Saved data entries:

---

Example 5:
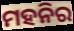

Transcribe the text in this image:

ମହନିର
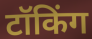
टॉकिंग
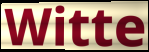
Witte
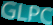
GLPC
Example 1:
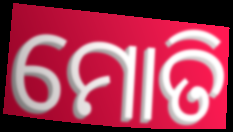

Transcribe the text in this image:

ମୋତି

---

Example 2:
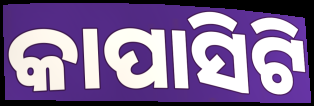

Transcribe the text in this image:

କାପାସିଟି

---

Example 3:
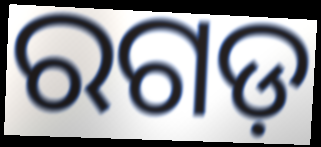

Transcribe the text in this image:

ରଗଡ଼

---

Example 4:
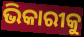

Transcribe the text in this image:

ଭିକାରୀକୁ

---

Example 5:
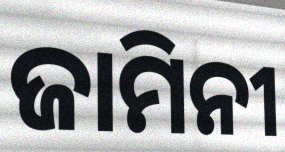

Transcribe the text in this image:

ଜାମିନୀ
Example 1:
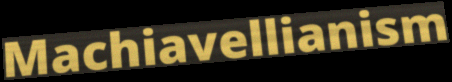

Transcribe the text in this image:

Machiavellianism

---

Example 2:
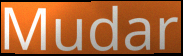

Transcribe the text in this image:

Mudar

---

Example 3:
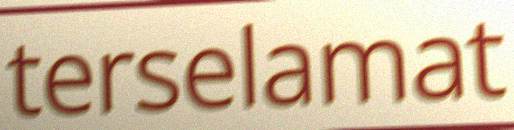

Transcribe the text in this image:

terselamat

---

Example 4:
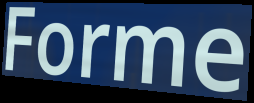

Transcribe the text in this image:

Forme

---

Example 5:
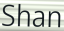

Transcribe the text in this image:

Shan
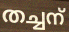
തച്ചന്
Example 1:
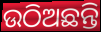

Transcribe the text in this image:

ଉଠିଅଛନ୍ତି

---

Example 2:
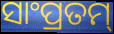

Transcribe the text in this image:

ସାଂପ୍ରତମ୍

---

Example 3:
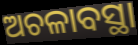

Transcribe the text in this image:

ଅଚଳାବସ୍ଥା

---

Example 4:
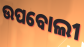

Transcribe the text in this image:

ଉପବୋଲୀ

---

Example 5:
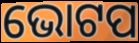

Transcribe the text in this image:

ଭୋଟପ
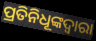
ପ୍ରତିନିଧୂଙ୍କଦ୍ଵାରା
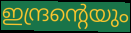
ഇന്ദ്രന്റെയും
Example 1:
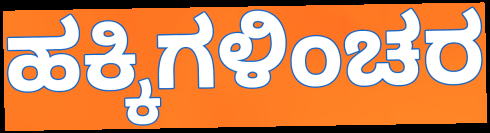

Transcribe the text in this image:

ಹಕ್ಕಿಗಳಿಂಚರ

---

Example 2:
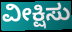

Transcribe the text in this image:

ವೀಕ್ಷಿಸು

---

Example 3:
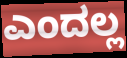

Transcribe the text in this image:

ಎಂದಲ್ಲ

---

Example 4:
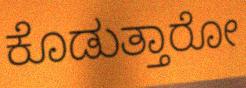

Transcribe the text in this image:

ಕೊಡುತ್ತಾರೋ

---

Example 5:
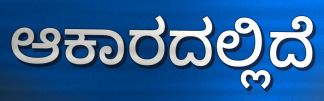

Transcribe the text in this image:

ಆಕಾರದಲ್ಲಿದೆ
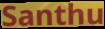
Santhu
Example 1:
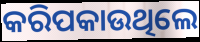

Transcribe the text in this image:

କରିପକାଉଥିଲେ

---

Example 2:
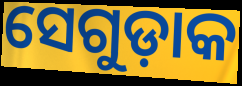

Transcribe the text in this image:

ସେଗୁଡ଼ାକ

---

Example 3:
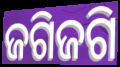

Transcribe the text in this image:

Task instructions » For this exercise, return every entry verbatim and omit all pictures.

Task result »
---

Example 5:

Transcribe the text in this image:

ମହନିର
टॉकिंग
Witte
GLPC
Example 1:

Transcribe the text in this image:

ମୋତି

---

Example 2:

Transcribe the text in this image:

କାପାସିଟି

---

Example 3:

Transcribe the text in this image:

ରଗଡ଼

---

Example 4:

Transcribe the text in this image:

ଭିକାରୀକୁ

---

Example 5:

Transcribe the text in this image:

ଜାମିନୀ
Example 1:

Transcribe the text in this image:

Machiavellianism

---

Example 2:

Transcribe the text in this image:

Mudar

---

Example 3:

Transcribe the text in this image:

terselamat

---

Example 4:

Transcribe the text in this image:

Forme

---

Example 5:

Transcribe the text in this image:

Shan
തച്ചന്
Example 1:

Transcribe the text in this image:

ଉଠିଅଛନ୍ତି

---

Example 2:

Transcribe the text in this image:

ସାଂପ୍ରତମ୍

---

Example 3:

Transcribe the text in this image:

ଅଚଳାବସ୍ଥା

---

Example 4:

Transcribe the text in this image:

ଉପବୋଲୀ

---

Example 5:

Transcribe the text in this image:

ଭୋଟପ
ପ୍ରତିନିଧୂଙ୍କଦ୍ଵାରା
ഇന്ദ്രന്റെയും
Example 1:

Transcribe the text in this image:

ಹಕ್ಕಿಗಳಿಂಚರ

---

Example 2:

Transcribe the text in this image:

ವೀಕ್ಷಿಸು

---

Example 3:

Transcribe the text in this image:

ಎಂದಲ್ಲ

---

Example 4:

Transcribe the text in this image:

ಕೊಡುತ್ತಾರೋ

---

Example 5:

Transcribe the text in this image:

ಆಕಾರದಲ್ಲಿದೆ
Santhu
Example 1:

Transcribe the text in this image:

କରିପକାଉଥିଲେ

---

Example 2:

Transcribe the text in this image:

ସେଗୁଡ଼ାକ

---

Example 3:

Transcribe the text in this image:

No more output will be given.